[start of TEXT TO READ]

Although he started work in the accounts and circulation departments, Fairfax soon displayed a talent for journalism, as had his elder cousin (Sir) Warwick, the company's managing director. As a mainly anonymous special writer, John produced many articles for the Fairfax weekly, Sydney Mail, some of which were collected in Then and Now (1937), a book of vignettes about the highways around Sydney. He was also an adventurous canoeist who took his kayak on the roof of a baby Morris to the Snowy gorges and other remote stretches of river. From these journeys came another book, Run o' Waters (1948). His The Story of John Fairfax was published in 1941 to commemorate the centenary of Fairfax ownership of the Sydney Morning Herald, which had been founded in 1831—oddly enough, on the author's own birthday.
From 1940 Fairfax served in the Militia; on 19 August 1941 he enlisted in the Australian Imperial Force. While serving at headquarters, 1st Armoured Brigade, for the next seventeen months he edited the divisional magazine, Ack Willie (later Stand Easy). He was discharged on 16 March 1943 and accredited a war correspondent for the Sydney Morning Herald with United States naval forces in the South Pacific. He covered the Solomon Islands campaign and accompanied New Zealand troops who landed on Japanese-held Mono Island (October 1943).

[end of TEXT TO READ]

JOBS ::
A - In the passage on John Fairfax, which book came out of his canoe journeys?
B - Reproduce the part of the passage on John Fairfax that begins with the words "Although he started" and ends with "author's own birthday.".

[start of RECORD SET]

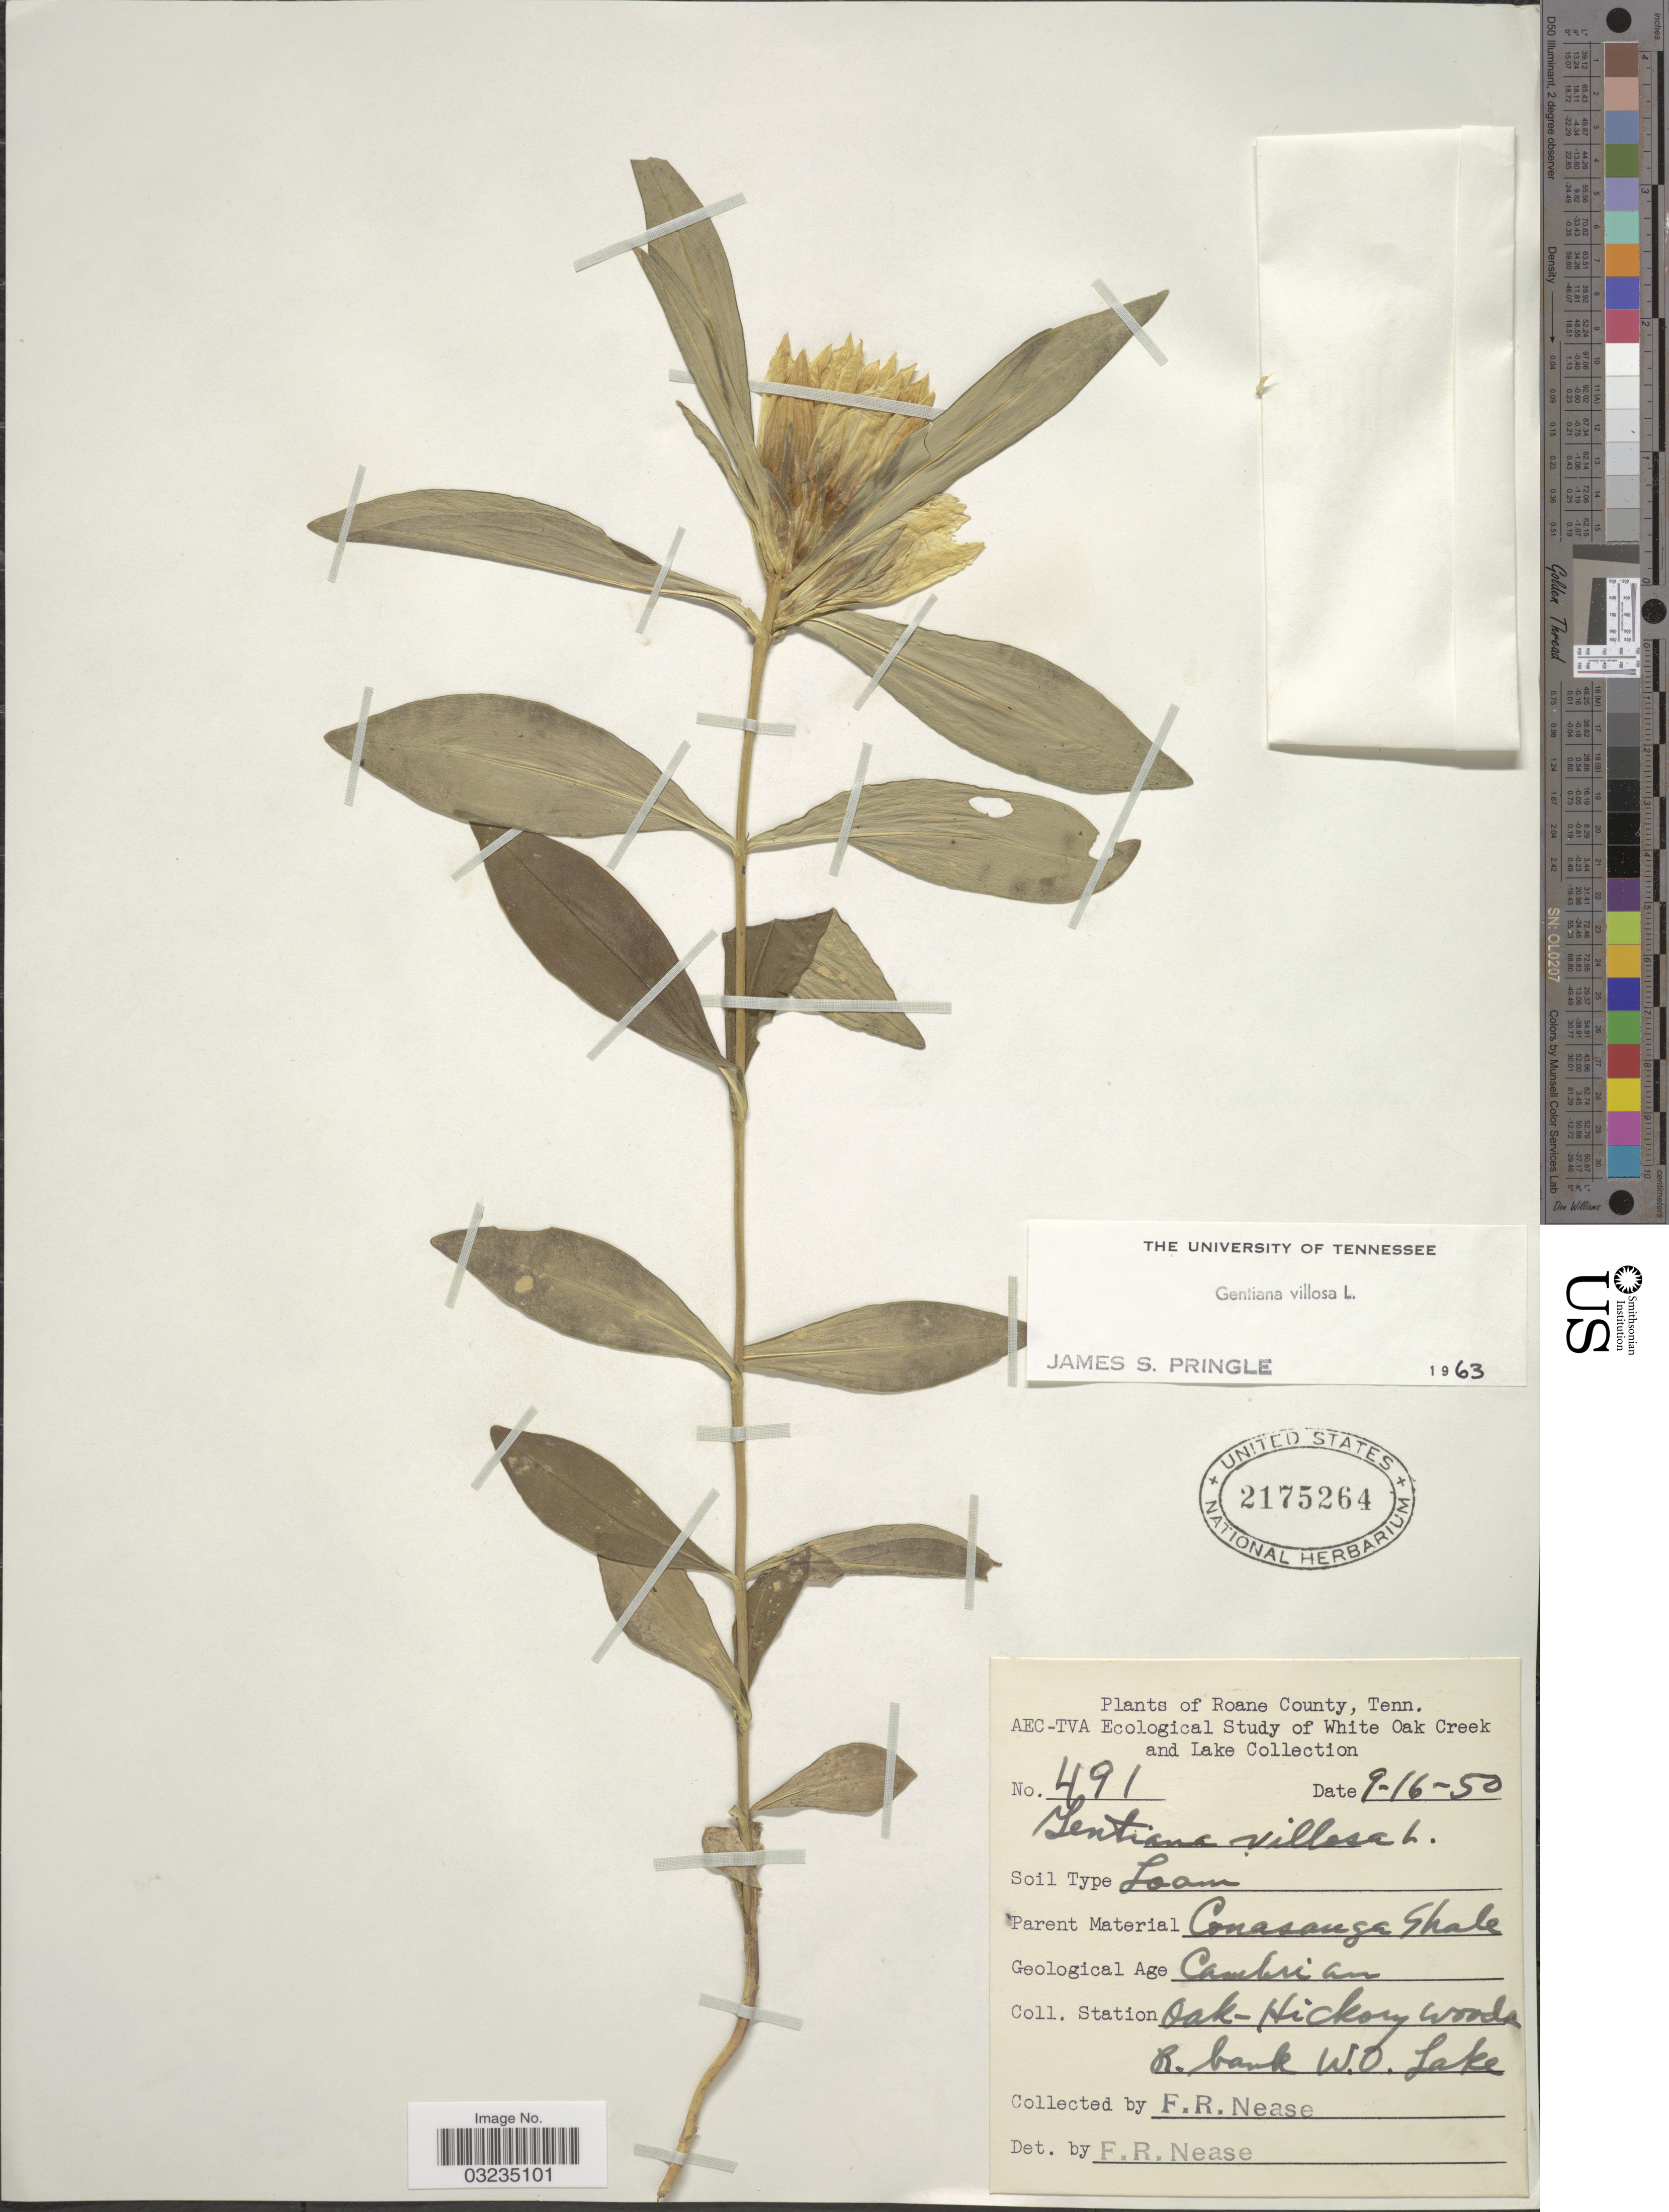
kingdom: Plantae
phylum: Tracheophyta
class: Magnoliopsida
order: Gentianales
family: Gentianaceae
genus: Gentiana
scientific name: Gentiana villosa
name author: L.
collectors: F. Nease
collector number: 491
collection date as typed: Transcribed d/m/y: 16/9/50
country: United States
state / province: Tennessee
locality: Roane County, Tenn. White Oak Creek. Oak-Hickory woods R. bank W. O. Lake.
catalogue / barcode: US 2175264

[end of RECORD SET]

RESPONSES FOR EACH TASK ::
A - Run o' Waters (1948)

B -
Although he started work in the accounts and circulation departments, Fairfax soon displayed a talent for journalism, as had his elder cousin (Sir) Warwick, the company's managing director. As a mainly anonymous special writer, John produced many articles for the Fairfax weekly, Sydney Mail, some of which were collected in Then and Now (1937), a book of vignettes about the highways around Sydney. He was also an adventurous canoeist who took his kayak on the roof of a baby Morris to the Snowy gorges and other remote stretches of river. From these journeys came another book, Run o' Waters (1948). His The Story of John Fairfax was published in 1941 to commemorate the centenary of Fairfax ownership of the Sydney Morning Herald, which had been founded in 1831—oddly enough, on the author's own birthday.